THE LATEST STATEWIDE population estimates provide another reminder to policy makers and elected officials across California that they must plan with caution — that budgeting to spend every penny in the coffers is irresponsible and risky.

In years past, we planned as if income tax revenues, driven by capital gains, would continue to soar; that property tax values, driven by housing prices, were limitless; that returns on public investments, driven by the stock market, could only go up. And that demand for services, driven by population increases, would continue rise steadily and consistently.

Using those assumptions, public agencies floated bonds to build new facilities, hired new staff, negotiated generous government worker wages and promised benefits and pension to employees that were unmatched in the private sector. We're now seeing that the financial house was built on an unstable foundation that has started to crumble and threatens to bring down the entire structure.

There is much pain ahead. Jobs will be cut and services curtailed, hurting the neediest among us the most. Salaries must be trimmed. Benefits must be brought under control. Sadly, much of the cost is being irresponsibly pushed off through borrowing onto the next generation.

This was avoidable. If only our leaders had remembered during the good times that we need to set aside money for a rainy day. If only they had heeded warnings that the economy could slip; tax revenues could falter; the housing and stock markets could tank; and, yes, as we saw this month from the state Department of Finance, even population growth could slow.

Statewide, the population growth rate reached 1.8 percent annually at the start of the decade. But for four consecutive years now, it has hovered at 1.0 to 1.1 percent. Cities that had experienced monstrous population increases in past years — such as Brentwood, Hercules, Oakley, San Ramon and Dublin — saw growth slow to a trickle.
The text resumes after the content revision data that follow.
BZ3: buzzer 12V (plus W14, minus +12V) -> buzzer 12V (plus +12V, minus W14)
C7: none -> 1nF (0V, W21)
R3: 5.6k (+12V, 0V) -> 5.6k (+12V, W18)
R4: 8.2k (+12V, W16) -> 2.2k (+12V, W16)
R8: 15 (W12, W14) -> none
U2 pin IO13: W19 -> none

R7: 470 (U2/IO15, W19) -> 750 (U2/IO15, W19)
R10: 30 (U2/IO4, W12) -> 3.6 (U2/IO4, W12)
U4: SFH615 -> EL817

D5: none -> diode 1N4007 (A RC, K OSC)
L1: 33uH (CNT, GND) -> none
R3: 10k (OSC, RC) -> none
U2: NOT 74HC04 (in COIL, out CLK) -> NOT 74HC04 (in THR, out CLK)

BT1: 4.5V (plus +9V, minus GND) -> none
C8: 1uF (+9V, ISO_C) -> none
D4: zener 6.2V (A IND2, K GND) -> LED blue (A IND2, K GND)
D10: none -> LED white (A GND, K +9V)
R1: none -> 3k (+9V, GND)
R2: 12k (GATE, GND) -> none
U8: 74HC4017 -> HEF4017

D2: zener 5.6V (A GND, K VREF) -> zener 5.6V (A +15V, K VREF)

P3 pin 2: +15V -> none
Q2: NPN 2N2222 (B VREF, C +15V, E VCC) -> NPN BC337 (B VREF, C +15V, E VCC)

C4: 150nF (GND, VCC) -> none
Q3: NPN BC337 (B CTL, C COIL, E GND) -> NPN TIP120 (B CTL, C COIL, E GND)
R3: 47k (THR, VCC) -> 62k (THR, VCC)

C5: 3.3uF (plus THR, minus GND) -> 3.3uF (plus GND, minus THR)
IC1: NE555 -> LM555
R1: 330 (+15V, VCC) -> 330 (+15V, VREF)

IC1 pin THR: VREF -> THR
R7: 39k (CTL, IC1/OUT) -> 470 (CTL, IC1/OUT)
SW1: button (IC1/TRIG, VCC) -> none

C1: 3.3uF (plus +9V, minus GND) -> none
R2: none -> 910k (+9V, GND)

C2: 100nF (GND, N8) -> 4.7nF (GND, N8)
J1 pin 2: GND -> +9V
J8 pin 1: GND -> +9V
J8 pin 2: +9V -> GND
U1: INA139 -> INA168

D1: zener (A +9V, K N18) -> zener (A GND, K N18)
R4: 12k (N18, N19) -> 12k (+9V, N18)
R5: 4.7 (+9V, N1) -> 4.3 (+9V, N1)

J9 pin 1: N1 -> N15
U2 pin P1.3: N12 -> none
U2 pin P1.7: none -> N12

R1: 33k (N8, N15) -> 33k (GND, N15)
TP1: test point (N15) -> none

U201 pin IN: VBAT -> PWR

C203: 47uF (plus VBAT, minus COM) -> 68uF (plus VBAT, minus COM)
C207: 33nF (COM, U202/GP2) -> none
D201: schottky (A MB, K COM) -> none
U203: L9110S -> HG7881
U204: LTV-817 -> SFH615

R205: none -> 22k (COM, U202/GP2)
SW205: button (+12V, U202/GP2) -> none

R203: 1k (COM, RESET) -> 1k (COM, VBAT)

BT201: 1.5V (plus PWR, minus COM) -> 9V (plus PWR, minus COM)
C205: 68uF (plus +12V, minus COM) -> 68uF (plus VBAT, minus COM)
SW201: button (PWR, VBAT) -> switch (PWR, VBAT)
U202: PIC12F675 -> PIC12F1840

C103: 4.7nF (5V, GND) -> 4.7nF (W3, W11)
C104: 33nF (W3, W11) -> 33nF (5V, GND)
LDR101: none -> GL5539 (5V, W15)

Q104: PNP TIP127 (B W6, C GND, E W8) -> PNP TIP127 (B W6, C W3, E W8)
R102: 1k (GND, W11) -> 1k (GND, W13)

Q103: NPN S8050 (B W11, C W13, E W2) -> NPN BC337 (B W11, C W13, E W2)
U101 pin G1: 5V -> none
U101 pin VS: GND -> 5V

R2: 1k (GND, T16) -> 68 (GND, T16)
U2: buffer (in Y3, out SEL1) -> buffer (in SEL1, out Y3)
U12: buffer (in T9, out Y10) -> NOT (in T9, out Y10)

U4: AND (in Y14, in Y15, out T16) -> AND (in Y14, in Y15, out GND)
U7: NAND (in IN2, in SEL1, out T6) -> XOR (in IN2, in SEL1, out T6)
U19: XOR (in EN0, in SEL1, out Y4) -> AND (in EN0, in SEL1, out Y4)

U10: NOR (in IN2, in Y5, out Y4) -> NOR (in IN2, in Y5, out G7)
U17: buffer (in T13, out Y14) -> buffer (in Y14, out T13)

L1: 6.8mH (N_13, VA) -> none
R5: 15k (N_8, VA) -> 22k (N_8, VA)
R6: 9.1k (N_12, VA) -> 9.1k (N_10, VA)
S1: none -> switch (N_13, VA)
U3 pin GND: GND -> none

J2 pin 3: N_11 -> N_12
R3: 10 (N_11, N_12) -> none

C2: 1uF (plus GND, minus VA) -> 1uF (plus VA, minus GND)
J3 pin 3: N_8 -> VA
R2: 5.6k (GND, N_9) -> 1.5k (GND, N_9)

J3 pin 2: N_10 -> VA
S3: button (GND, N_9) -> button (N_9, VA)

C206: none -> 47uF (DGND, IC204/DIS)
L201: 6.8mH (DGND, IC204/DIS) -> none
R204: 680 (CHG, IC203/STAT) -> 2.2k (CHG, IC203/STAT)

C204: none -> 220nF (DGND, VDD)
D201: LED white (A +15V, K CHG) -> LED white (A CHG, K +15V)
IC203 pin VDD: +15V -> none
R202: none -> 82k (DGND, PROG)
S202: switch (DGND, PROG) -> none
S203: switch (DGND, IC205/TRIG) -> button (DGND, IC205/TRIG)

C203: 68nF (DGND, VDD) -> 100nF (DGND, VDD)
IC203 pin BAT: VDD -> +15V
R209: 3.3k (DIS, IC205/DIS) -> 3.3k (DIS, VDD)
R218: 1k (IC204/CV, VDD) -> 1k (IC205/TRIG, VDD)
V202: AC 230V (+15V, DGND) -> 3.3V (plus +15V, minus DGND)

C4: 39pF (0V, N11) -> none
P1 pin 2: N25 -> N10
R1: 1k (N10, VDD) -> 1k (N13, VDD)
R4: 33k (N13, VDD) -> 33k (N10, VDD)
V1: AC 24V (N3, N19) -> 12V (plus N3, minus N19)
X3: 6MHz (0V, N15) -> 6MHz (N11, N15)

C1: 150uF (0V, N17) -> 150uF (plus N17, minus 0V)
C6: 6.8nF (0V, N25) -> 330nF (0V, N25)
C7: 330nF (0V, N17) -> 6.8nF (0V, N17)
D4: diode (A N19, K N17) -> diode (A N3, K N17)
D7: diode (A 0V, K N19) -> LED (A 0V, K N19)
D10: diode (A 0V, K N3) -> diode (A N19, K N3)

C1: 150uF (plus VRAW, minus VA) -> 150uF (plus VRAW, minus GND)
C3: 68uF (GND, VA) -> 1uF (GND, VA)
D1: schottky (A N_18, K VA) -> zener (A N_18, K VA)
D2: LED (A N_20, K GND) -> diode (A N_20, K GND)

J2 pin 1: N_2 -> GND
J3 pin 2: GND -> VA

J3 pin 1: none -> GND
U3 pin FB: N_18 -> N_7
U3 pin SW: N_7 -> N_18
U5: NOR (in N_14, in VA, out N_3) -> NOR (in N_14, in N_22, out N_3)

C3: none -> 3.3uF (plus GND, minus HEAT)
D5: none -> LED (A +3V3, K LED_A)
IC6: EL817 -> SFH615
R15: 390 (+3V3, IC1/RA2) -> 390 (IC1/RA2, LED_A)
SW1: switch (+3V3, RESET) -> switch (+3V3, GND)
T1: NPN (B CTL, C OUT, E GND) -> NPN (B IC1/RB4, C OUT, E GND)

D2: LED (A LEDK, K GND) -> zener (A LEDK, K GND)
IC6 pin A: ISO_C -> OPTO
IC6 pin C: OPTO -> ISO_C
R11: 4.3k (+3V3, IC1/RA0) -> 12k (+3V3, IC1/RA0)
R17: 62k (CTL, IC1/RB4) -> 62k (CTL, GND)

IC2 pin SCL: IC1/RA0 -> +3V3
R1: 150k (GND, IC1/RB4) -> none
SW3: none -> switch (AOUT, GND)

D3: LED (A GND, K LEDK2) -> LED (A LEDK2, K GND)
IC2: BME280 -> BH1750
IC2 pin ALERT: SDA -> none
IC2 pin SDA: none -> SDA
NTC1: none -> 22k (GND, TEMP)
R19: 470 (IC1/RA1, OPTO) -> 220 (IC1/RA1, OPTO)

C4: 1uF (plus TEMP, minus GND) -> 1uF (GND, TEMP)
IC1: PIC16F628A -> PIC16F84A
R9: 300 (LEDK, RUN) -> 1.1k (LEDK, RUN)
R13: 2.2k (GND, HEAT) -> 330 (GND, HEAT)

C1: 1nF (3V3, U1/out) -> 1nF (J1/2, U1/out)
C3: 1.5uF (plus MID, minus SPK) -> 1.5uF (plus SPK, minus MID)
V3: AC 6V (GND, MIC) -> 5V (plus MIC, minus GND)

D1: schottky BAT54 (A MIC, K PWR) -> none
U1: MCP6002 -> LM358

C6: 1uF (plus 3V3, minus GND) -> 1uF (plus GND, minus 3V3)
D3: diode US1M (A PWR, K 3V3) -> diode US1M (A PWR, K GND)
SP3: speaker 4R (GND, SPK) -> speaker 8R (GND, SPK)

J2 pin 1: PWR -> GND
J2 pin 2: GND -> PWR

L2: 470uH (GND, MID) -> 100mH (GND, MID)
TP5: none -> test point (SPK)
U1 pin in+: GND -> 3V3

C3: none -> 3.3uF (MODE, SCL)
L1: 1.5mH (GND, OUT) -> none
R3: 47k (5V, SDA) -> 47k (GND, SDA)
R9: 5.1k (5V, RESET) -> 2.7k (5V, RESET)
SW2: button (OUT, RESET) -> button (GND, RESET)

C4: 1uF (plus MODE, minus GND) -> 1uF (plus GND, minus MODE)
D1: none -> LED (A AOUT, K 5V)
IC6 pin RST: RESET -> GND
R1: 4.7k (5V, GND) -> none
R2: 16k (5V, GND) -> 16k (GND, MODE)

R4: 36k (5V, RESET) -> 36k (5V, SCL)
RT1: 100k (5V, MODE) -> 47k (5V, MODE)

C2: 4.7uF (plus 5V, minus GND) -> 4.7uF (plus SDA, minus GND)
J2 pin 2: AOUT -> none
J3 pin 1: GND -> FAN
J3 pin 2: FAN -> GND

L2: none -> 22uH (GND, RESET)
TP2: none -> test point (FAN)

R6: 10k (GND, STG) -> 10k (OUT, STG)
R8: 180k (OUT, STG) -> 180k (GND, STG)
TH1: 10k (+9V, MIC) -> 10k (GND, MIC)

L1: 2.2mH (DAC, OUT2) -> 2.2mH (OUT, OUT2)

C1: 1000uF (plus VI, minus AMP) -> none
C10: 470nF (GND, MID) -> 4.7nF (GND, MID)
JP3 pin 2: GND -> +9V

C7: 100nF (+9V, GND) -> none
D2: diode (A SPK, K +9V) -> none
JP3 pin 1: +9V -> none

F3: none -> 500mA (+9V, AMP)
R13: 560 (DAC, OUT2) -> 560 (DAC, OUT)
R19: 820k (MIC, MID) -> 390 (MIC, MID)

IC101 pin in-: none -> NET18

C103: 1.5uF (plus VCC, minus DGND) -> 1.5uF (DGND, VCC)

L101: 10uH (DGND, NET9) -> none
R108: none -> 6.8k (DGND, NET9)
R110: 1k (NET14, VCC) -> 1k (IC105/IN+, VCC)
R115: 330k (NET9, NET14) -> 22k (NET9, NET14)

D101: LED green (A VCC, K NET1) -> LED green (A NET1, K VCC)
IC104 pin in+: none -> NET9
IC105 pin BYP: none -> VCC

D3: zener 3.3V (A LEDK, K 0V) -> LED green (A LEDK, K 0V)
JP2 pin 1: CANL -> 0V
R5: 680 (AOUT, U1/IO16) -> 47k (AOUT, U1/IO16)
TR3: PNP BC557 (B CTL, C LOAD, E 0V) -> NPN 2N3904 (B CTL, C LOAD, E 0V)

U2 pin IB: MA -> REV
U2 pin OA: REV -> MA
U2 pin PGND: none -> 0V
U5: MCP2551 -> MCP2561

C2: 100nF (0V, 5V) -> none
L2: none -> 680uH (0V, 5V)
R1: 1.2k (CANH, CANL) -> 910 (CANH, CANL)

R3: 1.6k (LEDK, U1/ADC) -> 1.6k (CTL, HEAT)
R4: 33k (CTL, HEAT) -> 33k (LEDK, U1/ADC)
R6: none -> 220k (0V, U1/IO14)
Meanwhile, more established cities like Oakland, Berkeley, Richmond, Fremont, Hayward, Redwood City, San Mateo and Daly City have maintained very small, but relatively stable population growth.

It should all serve as a reminder that, just as most of us at any time could lose our source of income and should maintain savings accordingly, so too are our public agencies vulnerable to major swings in revenues.

Our local leaders should keep solid reserves on hand to buffer against the downturns and resist the temptation to commit to programs, salaries and benefits that are only sustainable when times are good.